WHAT THIS TASK INVOLVES: In the entries below, find the lines that include "grandmother" and give their number as the whole reply.

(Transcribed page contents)
....
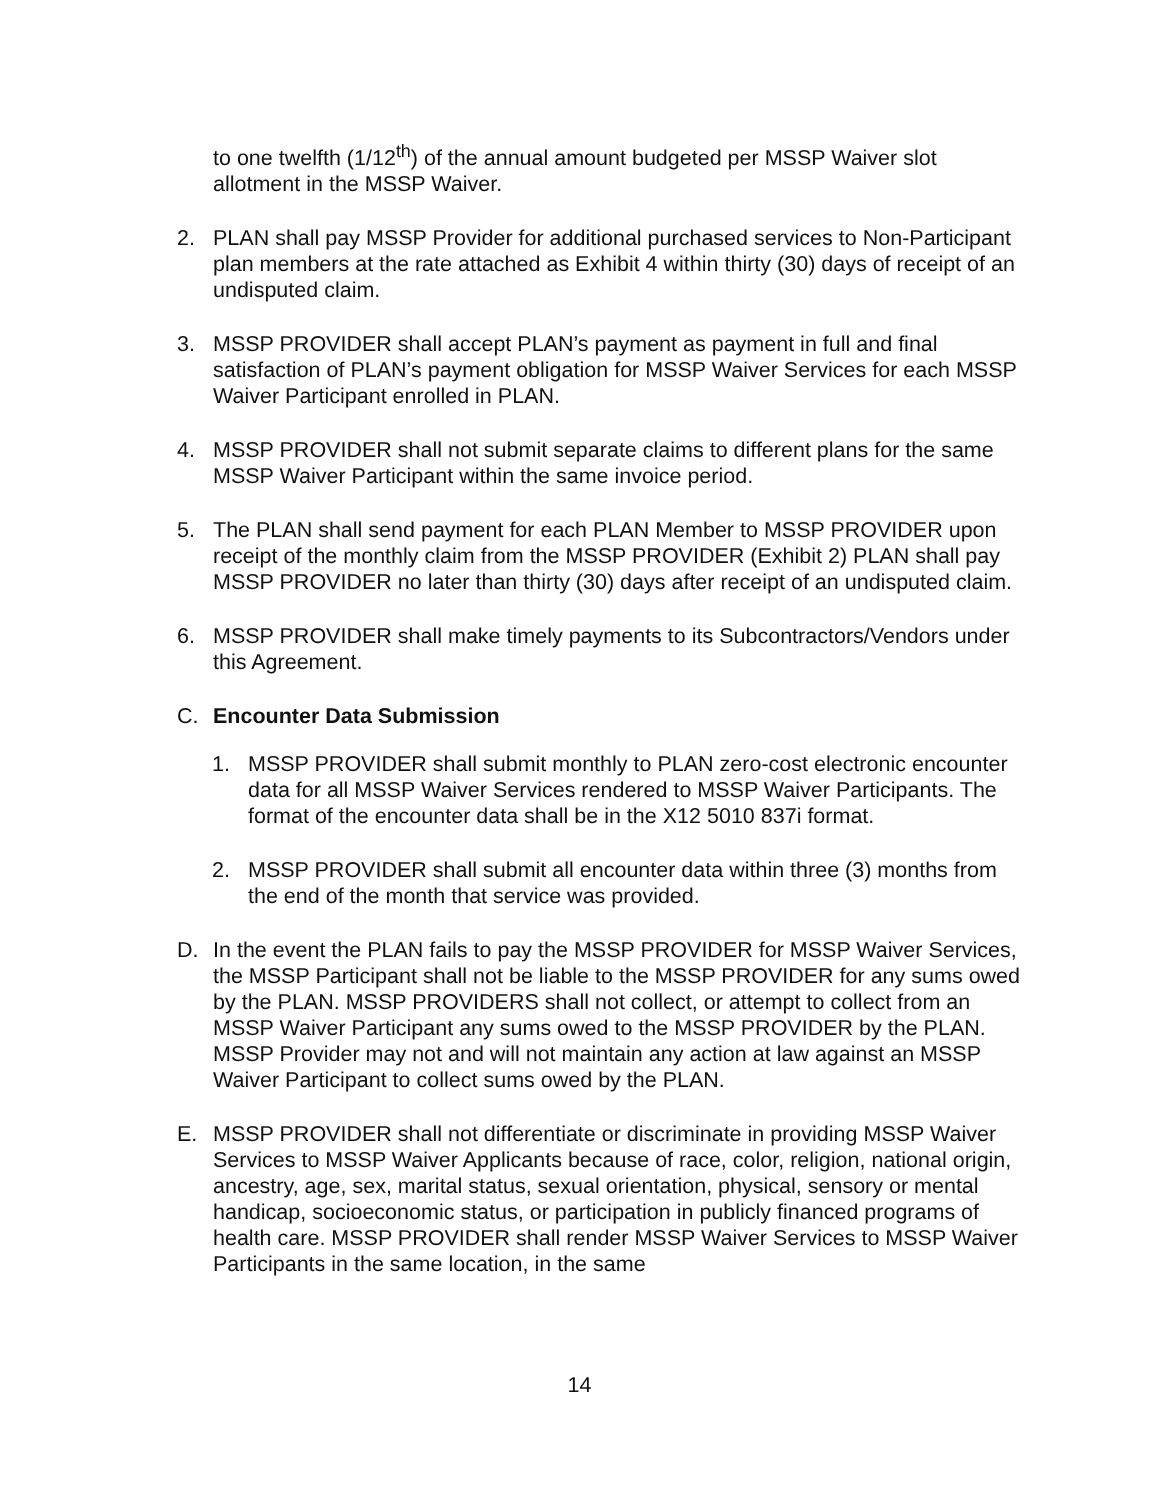to one twelfth (1/12<sup>th</sup>) of the annual amount budgeted per MSSP Waiver slot allotment in the MSSP Waiver.
2. PLAN shall pay MSSP Provider for additional purchased services to Non-Participant plan members at the rate attached as Exhibit 4 within thirty (30) days of receipt of an undisputed claim.
3. MSSP PROVIDER shall accept PLAN’s payment as payment in full and final satisfaction of PLAN’s payment obligation for MSSP Waiver Services for each MSSP Waiver Participant enrolled in PLAN.
4. MSSP PROVIDER shall not submit separate claims to different plans for the same MSSP Waiver Participant within the same invoice period.
5. The PLAN shall send payment for each PLAN Member to MSSP PROVIDER upon receipt of the monthly claim from the MSSP PROVIDER (Exhibit 2) PLAN shall pay MSSP PROVIDER no later than thirty (30) days after receipt of an undisputed claim.
6. MSSP PROVIDER shall make timely payments to its Subcontractors/Vendors under this Agreement.
C. Encounter Data Submission
1. MSSP PROVIDER shall submit monthly to PLAN zero-cost electronic encounter data for all MSSP Waiver Services rendered to MSSP Waiver Participants. The format of the encounter data shall be in the X12 5010 837i format.
2. MSSP PROVIDER shall submit all encounter data within three (3) months from the end of the month that service was provided.
D. In the event the PLAN fails to pay the MSSP PROVIDER for MSSP Waiver Services, the MSSP Participant shall not be liable to the MSSP PROVIDER for any sums owed by the PLAN. MSSP PROVIDERS shall not collect, or attempt to collect from an MSSP Waiver Participant any sums owed to the MSSP PROVIDER by the PLAN. MSSP Provider may not and will not maintain any action at law against an MSSP Waiver Participant to collect sums owed by the PLAN.
E. MSSP PROVIDER shall not differentiate or discriminate in providing MSSP Waiver Services to MSSP Waiver Applicants because of race, color, religion, national origin, ancestry, age, sex, marital status, sexual orientation, physical, sensory or mental handicap, socioeconomic status, or participation in publicly financed programs of health care. MSSP PROVIDER shall render MSSP Waiver Services to MSSP Waiver Participants in the same location, in the same
14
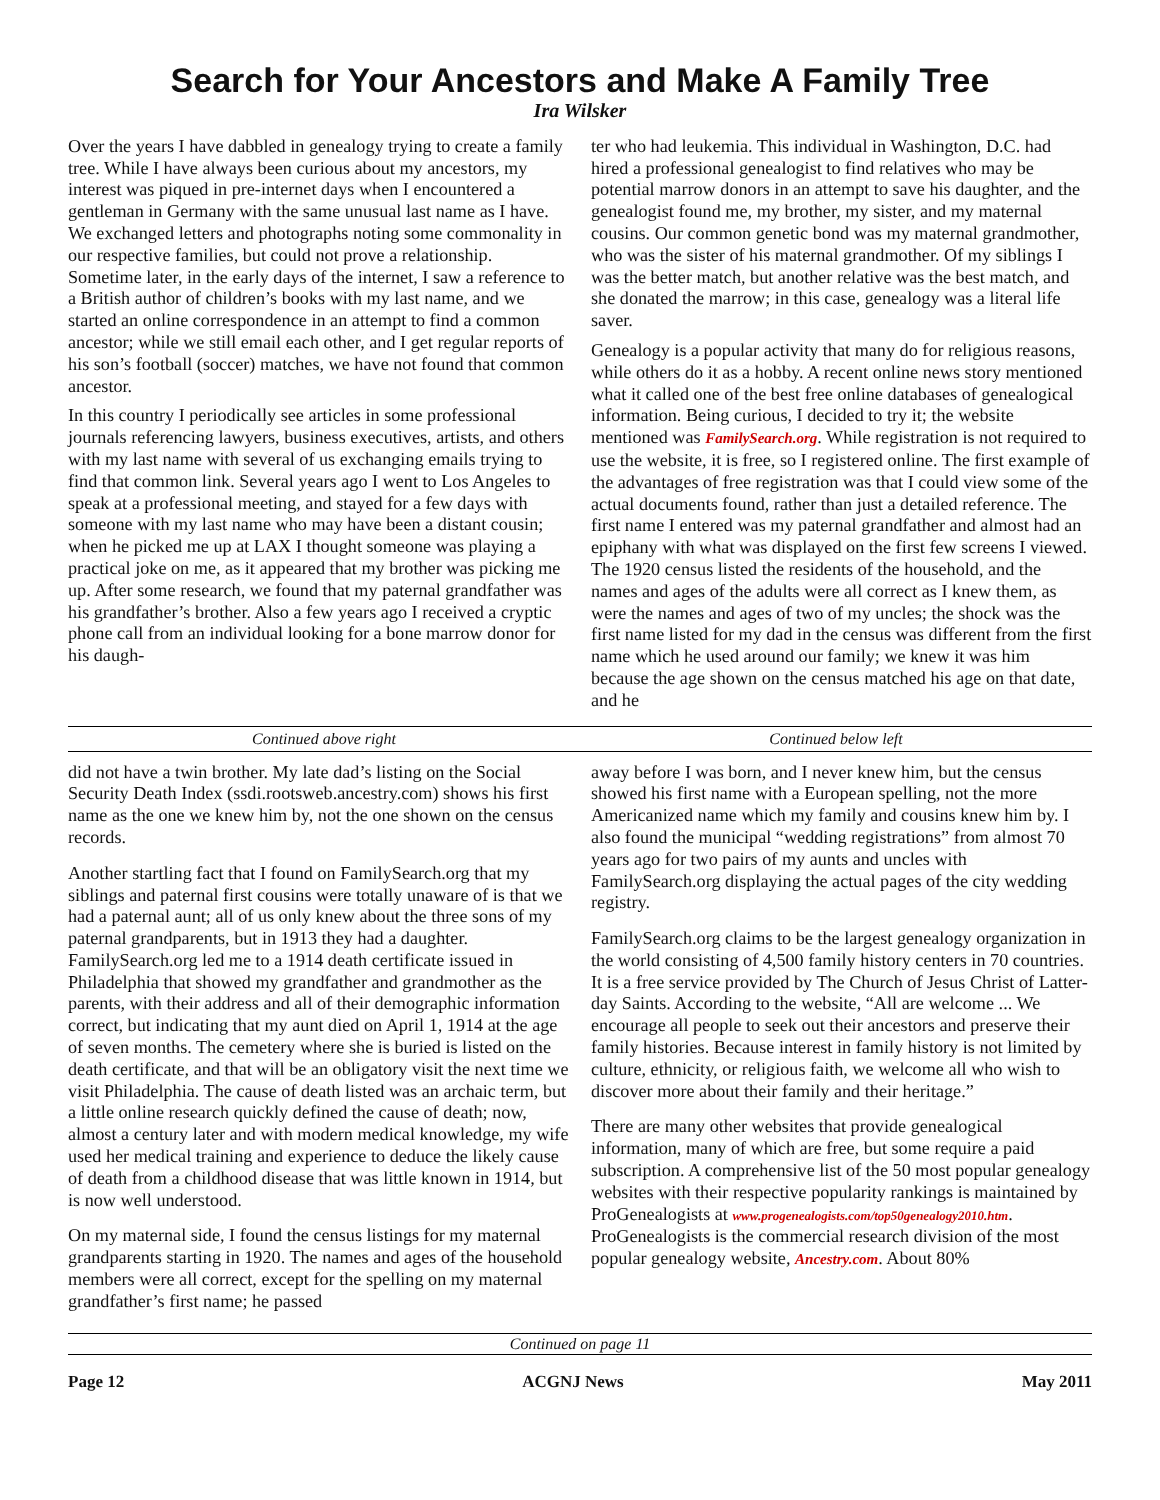Search for Your Ancestors and Make A Family Tree
Ira Wilsker
Over the years I have dabbled in genealogy trying to create a family tree. While I have always been curious about my ancestors, my interest was piqued in pre-internet days when I encountered a gentleman in Germany with the same unusual last name as I have. We exchanged letters and photographs noting some commonality in our respective families, but could not prove a relationship. Sometime later, in the early days of the internet, I saw a reference to a British author of children’s books with my last name, and we started an online correspondence in an attempt to find a common ancestor; while we still email each other, and I get regular reports of his son’s football (soccer) matches, we have not found that common ancestor.
In this country I periodically see articles in some professional journals referencing lawyers, business executives, artists, and others with my last name with several of us exchanging emails trying to find that common link. Several years ago I went to Los Angeles to speak at a professional meeting, and stayed for a few days with someone with my last name who may have been a distant cousin; when he picked me up at LAX I thought someone was playing a practical joke on me, as it appeared that my brother was picking me up. After some research, we found that my paternal grandfather was his grandfather’s brother. Also a few years ago I received a cryptic phone call from an individual looking for a bone marrow donor for his daugh-
ter who had leukemia. This individual in Washington, D.C. had hired a professional genealogist to find relatives who may be potential marrow donors in an attempt to save his daughter, and the genealogist found me, my brother, my sister, and my maternal cousins. Our common genetic bond was my maternal grandmother, who was the sister of his maternal grandmother. Of my siblings I was the better match, but another relative was the best match, and she donated the marrow; in this case, genealogy was a literal life saver.
Genealogy is a popular activity that many do for religious reasons, while others do it as a hobby. A recent online news story mentioned what it called one of the best free online databases of genealogical information. Being curious, I decided to try it; the website mentioned was FamilySearch.org. While registration is not required to use the website, it is free, so I registered online. The first example of the advantages of free registration was that I could view some of the actual documents found, rather than just a detailed reference. The first name I entered was my paternal grandfather and almost had an epiphany with what was displayed on the first few screens I viewed. The 1920 census listed the residents of the household, and the names and ages of the adults were all correct as I knew them, as were the names and ages of two of my uncles; the shock was the first name listed for my dad in the census was different from the first name which he used around our family; we knew it was him because the age shown on the census matched his age on that date, and he
Continued above right Continued below left
did not have a twin brother. My late dad’s listing on the Social Security Death Index (ssdi.rootsweb.ancestry.com) shows his first name as the one we knew him by, not the one shown on the census records.
Another startling fact that I found on FamilySearch.org that my siblings and paternal first cousins were totally unaware of is that we had a paternal aunt; all of us only knew about the three sons of my paternal grandparents, but in 1913 they had a daughter. FamilySearch.org led me to a 1914 death certificate issued in Philadelphia that showed my grandfather and grandmother as the parents, with their address and all of their demographic information correct, but indicating that my aunt died on April 1, 1914 at the age of seven months. The cemetery where she is buried is listed on the death certificate, and that will be an obligatory visit the next time we visit Philadelphia. The cause of death listed was an archaic term, but a little online research quickly defined the cause of death; now, almost a century later and with modern medical knowledge, my wife used her medical training and experience to deduce the likely cause of death from a childhood disease that was little known in 1914, but is now well understood.
On my maternal side, I found the census listings for my maternal grandparents starting in 1920. The names and ages of the household members were all correct, except for the spelling on my maternal grandfather’s first name; he passed
away before I was born, and I never knew him, but the census showed his first name with a European spelling, not the more Americanized name which my family and cousins knew him by. I also found the municipal “wedding registrations” from almost 70 years ago for two pairs of my aunts and uncles with FamilySearch.org displaying the actual pages of the city wedding registry.
FamilySearch.org claims to be the largest genealogy organization in the world consisting of 4,500 family history centers in 70 countries. It is a free service provided by The Church of Jesus Christ of Latter-day Saints. According to the website, “All are welcome ... We encourage all people to seek out their ancestors and preserve their family histories. Because interest in family history is not limited by culture, ethnicity, or religious faith, we welcome all who wish to discover more about their family and their heritage.”
There are many other websites that provide genealogical information, many of which are free, but some require a paid subscription. A comprehensive list of the 50 most popular genealogy websites with their respective popularity rankings is maintained by ProGenealogists at www.progenealogists.com/top50genealogy2010.htm. ProGenealogists is the commercial research division of the most popular genealogy website, Ancestry.com. About 80%
Continued on page 11
Page 12 ACGNJ News May 2011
....
YOUR RESPONSE: 2